(TEXT Opens)
Answer: The probability of the first, second, and third standard deviation is 84.13%, 97.72% and 99.87%, respectively. It doesn’t follow the 68%, 95% and 99.7% rule.

  1. Do these data appear to follow a normal distribution? Explain your reasoning using the graphs provided below.

Answer: The histogram and QQ-plot shows the data follow a normal distribution because those points seems to follow the line, except some deviation on both ends.


Defective rate. (4.14, p. 148) A machine that produces a special type of transistor (a component of computers) has a 2% defective rate. The production is considered a random process where each transistor is independent of the others.

  1. What is the probability that the 10th transistor produced is the first with a defect?

p=0.98^9*0.02=0.01667496

p1<-0.98^9*0.02
p1
## [1] 0.01667496
  1. What is the probability that the machine produces no defective transistors in a batch of 100?
0.98^100
## [1] 0.1326196
  1. On average, how many transistors would you expect to be produced before the first with a defect? What is the standard deviation?
#expect to be produced before the first with a defect
1/0.02
## [1] 50
#standard deviation
sqrt((1-0.02)/0.02^2)
(TEXT Closes)
** WHAT THE EXERCISE ASKS **
In the text, what defective rate does the machine that produces the special type of transistor have?
(DATASET ENTRIES Opens)
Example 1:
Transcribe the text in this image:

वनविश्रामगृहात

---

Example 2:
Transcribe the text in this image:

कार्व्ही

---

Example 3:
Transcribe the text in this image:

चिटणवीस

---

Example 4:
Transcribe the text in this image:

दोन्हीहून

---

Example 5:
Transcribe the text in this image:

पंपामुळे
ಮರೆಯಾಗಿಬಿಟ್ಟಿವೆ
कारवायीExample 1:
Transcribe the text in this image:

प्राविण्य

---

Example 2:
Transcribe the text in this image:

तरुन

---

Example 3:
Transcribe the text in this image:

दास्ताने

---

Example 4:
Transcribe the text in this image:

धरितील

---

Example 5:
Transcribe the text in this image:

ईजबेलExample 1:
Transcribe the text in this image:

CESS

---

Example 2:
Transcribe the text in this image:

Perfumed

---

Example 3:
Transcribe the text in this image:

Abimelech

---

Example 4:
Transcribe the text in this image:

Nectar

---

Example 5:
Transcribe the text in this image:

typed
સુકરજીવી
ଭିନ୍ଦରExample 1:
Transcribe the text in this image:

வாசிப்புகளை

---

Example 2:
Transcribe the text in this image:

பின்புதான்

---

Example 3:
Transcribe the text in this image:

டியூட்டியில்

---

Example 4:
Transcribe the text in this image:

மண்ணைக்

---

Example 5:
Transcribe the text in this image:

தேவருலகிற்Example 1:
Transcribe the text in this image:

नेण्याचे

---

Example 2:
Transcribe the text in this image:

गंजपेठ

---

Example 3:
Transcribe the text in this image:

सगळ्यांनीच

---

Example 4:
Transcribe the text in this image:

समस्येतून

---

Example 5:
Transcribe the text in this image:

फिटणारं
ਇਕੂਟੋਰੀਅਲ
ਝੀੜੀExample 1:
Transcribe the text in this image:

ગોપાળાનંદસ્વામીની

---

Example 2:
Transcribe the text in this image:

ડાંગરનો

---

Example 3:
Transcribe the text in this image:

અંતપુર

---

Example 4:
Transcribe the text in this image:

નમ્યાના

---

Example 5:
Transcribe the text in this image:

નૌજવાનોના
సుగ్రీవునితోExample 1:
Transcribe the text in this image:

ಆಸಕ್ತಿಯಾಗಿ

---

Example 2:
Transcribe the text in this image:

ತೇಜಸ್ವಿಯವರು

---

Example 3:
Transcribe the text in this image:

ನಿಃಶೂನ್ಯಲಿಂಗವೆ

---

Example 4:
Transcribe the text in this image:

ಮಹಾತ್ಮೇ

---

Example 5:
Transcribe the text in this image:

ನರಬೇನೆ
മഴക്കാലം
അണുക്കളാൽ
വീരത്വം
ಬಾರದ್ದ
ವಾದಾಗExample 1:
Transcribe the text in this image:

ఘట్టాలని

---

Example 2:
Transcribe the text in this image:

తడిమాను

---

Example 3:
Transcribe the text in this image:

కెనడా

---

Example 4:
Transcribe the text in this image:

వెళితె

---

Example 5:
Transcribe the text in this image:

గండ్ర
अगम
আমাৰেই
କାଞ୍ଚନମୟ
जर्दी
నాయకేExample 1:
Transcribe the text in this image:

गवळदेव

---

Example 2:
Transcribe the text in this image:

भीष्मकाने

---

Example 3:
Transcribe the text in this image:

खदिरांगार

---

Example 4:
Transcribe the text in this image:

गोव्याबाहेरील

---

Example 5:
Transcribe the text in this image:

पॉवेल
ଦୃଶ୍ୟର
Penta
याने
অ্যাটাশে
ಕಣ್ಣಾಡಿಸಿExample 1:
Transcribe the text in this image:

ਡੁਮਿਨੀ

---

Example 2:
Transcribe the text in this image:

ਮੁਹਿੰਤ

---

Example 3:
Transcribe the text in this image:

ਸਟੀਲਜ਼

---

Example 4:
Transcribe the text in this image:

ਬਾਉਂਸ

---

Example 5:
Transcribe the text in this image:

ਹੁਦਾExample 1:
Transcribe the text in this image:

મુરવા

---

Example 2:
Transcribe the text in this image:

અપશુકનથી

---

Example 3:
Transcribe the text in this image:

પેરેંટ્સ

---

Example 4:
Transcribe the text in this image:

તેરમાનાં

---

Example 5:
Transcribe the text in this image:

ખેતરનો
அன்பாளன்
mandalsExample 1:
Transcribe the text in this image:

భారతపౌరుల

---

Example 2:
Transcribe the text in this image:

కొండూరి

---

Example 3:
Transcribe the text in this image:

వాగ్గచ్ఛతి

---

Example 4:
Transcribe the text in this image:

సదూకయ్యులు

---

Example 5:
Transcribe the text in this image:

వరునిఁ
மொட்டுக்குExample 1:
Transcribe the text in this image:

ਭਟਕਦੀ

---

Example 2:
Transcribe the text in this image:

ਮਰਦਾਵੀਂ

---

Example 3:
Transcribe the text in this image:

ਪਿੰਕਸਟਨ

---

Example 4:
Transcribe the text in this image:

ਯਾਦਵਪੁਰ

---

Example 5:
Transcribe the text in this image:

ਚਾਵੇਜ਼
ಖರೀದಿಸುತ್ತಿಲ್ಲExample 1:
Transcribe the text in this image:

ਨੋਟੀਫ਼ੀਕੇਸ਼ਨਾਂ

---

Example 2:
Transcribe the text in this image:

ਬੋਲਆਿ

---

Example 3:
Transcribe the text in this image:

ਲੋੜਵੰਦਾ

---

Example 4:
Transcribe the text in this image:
(DATASET ENTRIES Closes)
** ANSWER BOX **
The machine has a 2% defective rate.